Start of Block

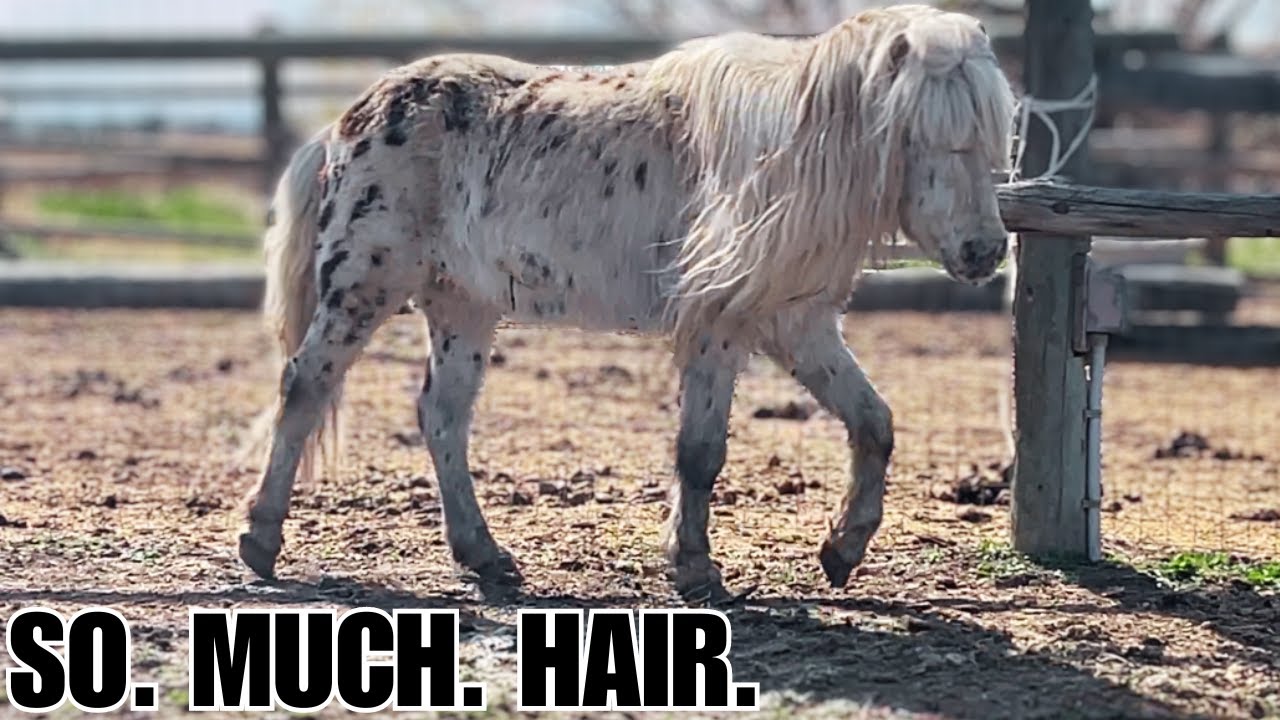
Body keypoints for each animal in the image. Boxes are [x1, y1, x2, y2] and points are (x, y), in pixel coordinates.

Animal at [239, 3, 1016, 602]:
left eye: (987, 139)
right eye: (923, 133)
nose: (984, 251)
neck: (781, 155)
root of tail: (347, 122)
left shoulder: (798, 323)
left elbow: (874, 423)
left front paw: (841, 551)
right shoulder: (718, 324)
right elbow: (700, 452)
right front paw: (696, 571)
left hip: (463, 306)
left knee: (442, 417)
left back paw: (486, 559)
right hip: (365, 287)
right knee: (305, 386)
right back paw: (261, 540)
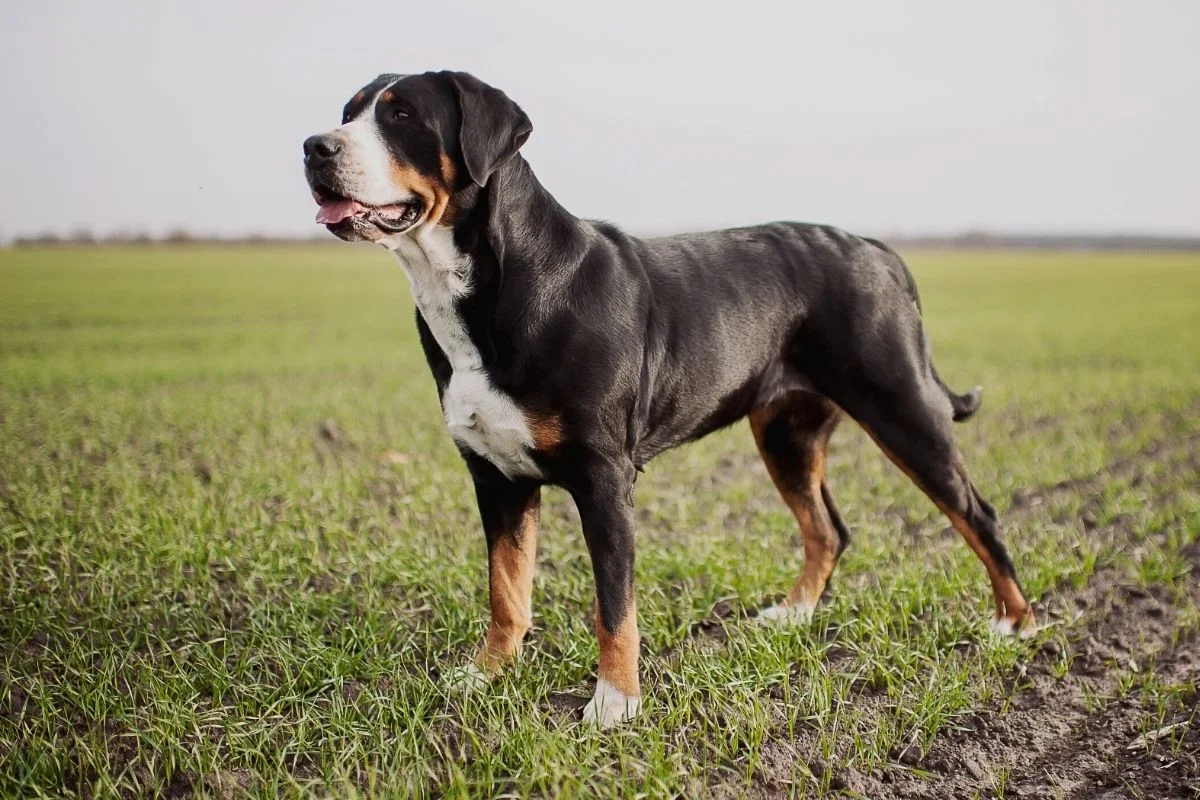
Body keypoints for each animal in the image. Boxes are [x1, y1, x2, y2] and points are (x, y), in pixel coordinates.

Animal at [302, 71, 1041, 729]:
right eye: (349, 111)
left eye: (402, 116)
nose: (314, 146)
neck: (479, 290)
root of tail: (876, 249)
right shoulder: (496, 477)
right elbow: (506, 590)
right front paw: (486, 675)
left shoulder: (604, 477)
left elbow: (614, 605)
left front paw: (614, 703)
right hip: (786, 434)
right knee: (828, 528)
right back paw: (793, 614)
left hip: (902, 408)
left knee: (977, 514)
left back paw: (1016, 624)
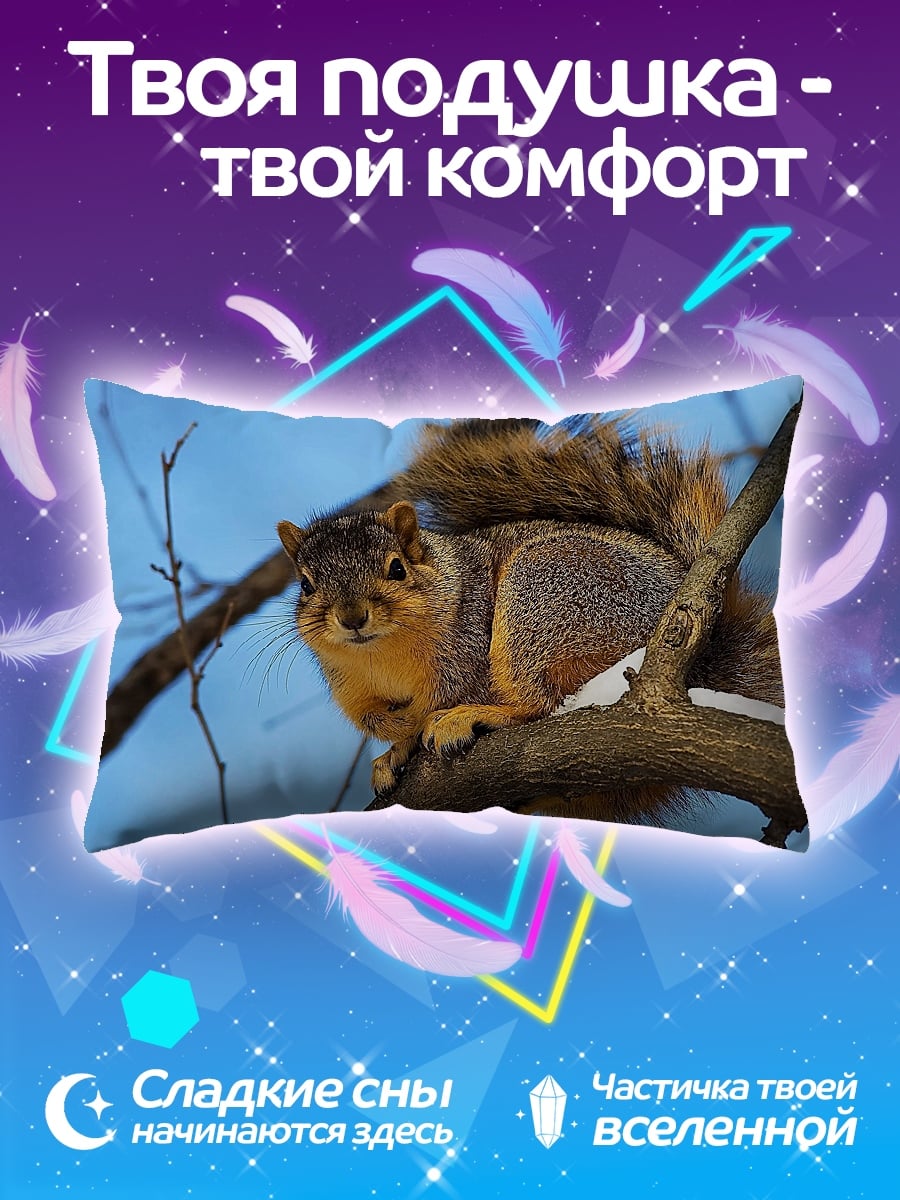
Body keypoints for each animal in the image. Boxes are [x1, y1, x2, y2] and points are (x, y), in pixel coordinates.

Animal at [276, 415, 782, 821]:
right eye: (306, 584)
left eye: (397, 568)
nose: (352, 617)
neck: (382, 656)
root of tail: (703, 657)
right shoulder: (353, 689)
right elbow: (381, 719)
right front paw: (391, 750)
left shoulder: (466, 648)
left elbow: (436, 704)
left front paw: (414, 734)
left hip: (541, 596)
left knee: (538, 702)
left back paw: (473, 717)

End of Block

## Exercise instructions
In the records above, find the line that contains "left elbow: (614, 605)" and repeat exactly that line and all lines after it to the end. Do not include pictures.

## Response below
left elbow: (614, 605)
left front paw: (614, 703)
right hip: (786, 434)
right knee: (828, 528)
right back paw: (793, 614)
left hip: (902, 408)
left knee: (977, 514)
left back paw: (1016, 624)
Body keypoints for each animal in the image. Boxes are [x1, y1, x2, y2] and points are (x, y), in pixel coordinates.

Animal at [276, 415, 782, 821]:
right eye: (306, 584)
left eye: (397, 568)
nose: (352, 617)
neck: (382, 656)
root of tail: (703, 657)
right shoulder: (353, 689)
right elbow: (381, 719)
right front paw: (391, 750)
left shoulder: (466, 648)
left elbow: (436, 704)
left front paw: (414, 734)
left hip: (541, 596)
left knee: (538, 702)
left back paw: (473, 717)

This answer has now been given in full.